QUOTED TEXT:
'''

Oops, FlowerPower. I spoke too soon. Sorry about unhealthy behavior and spaggieo-os... Perhaps this is the place/blog/forum to ewwww...
They're not the only thing I read in bed, but here and there I definitely bring a cookbook to bed!
um, well, Super Natural Every Day and Flatbreads and Flavors are among the current contenders, along with a new Edna Lewis paperback, and that's my duvet cover too. Strange.
John Thorne is my constant bedtime comfort reading. There is nothing like his various essays on breakfast and the pain of a workday morning--"pierogi or tamale-shaped life preserver' comes to mind.
I was just thinking the other day, "Am I weird that my pre-bed fiction reading of a year before has been replaced by cookbook ogling?" Apparently, I'm not -- I'm flipping my way slowly and diligently through Mastering the Art of French cooking (both volumes). I've skimmed them before, but they're so lovely, they do deserve deeper viewing.

'''

DATA EXCERPTS:
'''

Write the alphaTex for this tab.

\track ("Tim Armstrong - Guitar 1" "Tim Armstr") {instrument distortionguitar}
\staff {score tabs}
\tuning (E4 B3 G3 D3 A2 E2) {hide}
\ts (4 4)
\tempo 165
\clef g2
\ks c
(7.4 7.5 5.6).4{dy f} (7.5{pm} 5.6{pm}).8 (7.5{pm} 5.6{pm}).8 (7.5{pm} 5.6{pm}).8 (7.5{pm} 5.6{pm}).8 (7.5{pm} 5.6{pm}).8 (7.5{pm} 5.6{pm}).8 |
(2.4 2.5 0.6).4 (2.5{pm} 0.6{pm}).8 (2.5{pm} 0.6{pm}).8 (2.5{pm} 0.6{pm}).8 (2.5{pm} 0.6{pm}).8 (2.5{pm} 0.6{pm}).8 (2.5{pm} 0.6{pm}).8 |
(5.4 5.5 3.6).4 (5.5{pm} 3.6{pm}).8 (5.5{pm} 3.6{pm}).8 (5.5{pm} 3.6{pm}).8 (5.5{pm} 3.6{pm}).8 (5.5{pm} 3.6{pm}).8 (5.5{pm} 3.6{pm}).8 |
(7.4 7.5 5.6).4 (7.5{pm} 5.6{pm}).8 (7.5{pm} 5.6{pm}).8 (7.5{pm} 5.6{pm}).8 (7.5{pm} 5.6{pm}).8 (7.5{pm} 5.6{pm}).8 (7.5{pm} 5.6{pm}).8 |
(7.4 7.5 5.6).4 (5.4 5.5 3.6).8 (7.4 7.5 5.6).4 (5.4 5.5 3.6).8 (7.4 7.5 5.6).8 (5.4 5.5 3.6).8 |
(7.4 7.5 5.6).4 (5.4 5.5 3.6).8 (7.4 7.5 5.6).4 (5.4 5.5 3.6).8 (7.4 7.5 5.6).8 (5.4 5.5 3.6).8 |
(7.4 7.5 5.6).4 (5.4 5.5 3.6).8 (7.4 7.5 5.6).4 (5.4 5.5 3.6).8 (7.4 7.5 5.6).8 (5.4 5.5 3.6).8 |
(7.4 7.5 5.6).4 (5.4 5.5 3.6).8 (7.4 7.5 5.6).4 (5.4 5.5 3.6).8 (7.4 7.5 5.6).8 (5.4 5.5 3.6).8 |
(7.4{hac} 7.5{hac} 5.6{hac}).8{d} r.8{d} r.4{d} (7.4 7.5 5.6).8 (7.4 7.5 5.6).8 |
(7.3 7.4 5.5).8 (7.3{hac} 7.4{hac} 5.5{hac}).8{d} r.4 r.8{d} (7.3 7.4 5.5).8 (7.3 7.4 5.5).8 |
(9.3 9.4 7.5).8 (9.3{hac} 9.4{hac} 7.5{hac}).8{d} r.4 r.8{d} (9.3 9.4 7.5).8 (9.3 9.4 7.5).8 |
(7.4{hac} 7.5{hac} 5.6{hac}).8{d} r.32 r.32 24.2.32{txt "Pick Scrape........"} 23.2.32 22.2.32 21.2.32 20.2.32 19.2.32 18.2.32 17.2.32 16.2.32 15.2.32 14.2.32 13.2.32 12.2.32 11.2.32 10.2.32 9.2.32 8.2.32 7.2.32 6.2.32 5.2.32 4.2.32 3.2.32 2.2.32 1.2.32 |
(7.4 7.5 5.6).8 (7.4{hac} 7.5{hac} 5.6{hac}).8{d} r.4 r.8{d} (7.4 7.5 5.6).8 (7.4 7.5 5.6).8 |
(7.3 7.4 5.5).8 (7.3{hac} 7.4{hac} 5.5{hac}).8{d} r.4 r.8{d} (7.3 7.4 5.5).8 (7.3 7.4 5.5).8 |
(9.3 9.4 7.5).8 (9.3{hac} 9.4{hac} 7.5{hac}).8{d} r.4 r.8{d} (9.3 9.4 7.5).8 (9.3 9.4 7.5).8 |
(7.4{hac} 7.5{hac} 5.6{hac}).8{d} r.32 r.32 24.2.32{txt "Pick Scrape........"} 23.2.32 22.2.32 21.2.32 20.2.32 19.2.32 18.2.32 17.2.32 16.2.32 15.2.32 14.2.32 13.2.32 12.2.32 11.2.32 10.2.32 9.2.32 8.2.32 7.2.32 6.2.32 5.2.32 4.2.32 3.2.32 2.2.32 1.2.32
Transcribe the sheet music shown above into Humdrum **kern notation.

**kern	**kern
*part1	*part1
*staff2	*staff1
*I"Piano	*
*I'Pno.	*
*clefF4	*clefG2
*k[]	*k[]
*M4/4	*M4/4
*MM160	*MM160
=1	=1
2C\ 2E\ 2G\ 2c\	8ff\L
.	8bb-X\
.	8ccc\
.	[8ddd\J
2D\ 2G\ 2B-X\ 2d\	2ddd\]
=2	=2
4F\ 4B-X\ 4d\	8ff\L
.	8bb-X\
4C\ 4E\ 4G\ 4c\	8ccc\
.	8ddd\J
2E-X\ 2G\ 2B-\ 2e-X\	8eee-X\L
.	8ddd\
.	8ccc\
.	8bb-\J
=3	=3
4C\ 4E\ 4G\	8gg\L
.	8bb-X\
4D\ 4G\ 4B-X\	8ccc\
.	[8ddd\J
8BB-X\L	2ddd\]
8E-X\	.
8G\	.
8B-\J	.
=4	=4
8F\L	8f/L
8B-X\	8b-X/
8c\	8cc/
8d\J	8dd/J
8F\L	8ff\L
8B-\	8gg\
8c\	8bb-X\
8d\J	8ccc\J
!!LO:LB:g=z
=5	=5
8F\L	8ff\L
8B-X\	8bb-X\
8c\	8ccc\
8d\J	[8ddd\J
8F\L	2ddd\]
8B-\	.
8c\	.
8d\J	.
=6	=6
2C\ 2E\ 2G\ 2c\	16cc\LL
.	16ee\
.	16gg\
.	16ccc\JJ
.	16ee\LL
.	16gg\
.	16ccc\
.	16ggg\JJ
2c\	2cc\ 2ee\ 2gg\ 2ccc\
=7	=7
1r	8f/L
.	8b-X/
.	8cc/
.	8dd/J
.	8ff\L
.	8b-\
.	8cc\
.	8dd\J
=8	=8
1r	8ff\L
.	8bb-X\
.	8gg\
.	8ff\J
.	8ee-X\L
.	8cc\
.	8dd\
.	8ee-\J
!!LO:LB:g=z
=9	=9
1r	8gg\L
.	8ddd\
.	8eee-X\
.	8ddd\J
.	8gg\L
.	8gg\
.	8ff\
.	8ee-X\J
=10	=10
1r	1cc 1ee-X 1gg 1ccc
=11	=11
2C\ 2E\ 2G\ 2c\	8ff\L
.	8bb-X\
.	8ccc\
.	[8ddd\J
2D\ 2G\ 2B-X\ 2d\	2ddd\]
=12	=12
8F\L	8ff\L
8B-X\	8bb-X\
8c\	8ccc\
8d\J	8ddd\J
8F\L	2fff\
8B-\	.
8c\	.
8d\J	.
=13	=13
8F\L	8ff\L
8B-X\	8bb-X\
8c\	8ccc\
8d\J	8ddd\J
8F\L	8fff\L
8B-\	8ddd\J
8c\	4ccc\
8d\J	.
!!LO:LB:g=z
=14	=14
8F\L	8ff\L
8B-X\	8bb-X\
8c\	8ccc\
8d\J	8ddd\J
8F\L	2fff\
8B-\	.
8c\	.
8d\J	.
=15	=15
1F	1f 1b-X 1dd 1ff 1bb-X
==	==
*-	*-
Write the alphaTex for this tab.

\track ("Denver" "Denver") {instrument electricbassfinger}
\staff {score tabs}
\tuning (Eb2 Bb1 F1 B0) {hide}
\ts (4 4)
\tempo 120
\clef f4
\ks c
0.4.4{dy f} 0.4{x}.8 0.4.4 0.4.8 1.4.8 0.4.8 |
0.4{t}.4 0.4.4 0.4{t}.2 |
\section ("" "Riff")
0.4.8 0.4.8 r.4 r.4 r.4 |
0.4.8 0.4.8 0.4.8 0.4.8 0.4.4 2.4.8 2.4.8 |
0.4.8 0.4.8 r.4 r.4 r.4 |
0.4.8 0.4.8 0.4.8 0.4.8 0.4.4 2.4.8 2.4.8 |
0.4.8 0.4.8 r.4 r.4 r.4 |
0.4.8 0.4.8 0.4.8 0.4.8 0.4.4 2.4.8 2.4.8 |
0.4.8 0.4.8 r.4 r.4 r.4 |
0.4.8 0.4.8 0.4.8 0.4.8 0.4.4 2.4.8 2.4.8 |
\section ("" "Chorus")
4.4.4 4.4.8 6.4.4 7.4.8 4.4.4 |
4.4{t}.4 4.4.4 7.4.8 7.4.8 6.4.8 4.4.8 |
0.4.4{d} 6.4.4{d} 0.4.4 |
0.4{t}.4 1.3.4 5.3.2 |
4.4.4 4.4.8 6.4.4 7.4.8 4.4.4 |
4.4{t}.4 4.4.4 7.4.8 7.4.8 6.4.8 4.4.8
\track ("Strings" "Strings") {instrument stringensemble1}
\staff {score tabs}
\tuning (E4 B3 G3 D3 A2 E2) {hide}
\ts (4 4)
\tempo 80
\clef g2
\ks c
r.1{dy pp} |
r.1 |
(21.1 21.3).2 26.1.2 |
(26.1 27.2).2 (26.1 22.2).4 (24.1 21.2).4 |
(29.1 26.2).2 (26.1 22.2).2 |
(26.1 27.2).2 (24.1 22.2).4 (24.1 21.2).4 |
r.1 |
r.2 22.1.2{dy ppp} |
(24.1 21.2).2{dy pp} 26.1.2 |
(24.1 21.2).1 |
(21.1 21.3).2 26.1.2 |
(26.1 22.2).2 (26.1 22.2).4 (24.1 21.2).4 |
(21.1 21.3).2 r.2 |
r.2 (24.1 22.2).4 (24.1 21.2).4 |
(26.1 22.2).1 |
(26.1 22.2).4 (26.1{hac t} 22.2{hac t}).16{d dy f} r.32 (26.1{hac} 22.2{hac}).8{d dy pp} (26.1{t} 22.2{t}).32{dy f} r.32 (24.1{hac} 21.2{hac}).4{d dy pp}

'''

JOBS:
a) Find every line in the entries that contains the string "Scrape", matching case exactly, and copy each of those lines.
b) Extend the comments on reading cookbooks in bed, picking up after the last one shown.
The comments on cookbook reading in bed and the entries are unrelated to each other.

ANSWERS IN ORDER:
a)
(7.4{hac} 7.5{hac} 5.6{hac}).8{d} r.32 r.32 24.2.32{txt "Pick Scrape........"} 23.2.32 22.2.32 21.2.32 20.2.32 19.2.32 18.2.32 17.2.32 16.2.32 15.2.32 14.2.32 13.2.32 12.2.32 11.2.32 10.2.32 9.2.32 8.2.32 7.2.32 6.2.32 5.2.32 4.2.32 3.2.32 2.2.32 1.2.32 |
(7.4{hac} 7.5{hac} 5.6{hac}).8{d} r.32 r.32 24.2.32{txt "Pick Scrape........"} 23.2.32 22.2.32 21.2.32 20.2.32 19.2.32 18.2.32 17.2.32 16.2.32 15.2.32 14.2.32 13.2.32 12.2.32 11.2.32 10.2.32 9.2.32 8.2.32 7.2.32 6.2.32 5.2.32 4.2.32 3.2.32 2.2.32 1.2.32

b)
Absolutely. Right now I have Harold McGee's new book and (hey me too previous post!) Mastering the Art of French Cooking volume 2 on the bedstand.
Since I was ten.
Ever since I realized I could check out cook books at the library. I was about seven years old. I vividly remember the smell of old book bindings and awesomely kitschy 1950's graphics from books like the The Fannie Farmer Cookbook and countless others that sparked my love for cooking. Thanks for the reminder! I think a library trip is in order... ;)
Hells yeah. Regular bedtime reading... for which my sister has always made regular fun of me.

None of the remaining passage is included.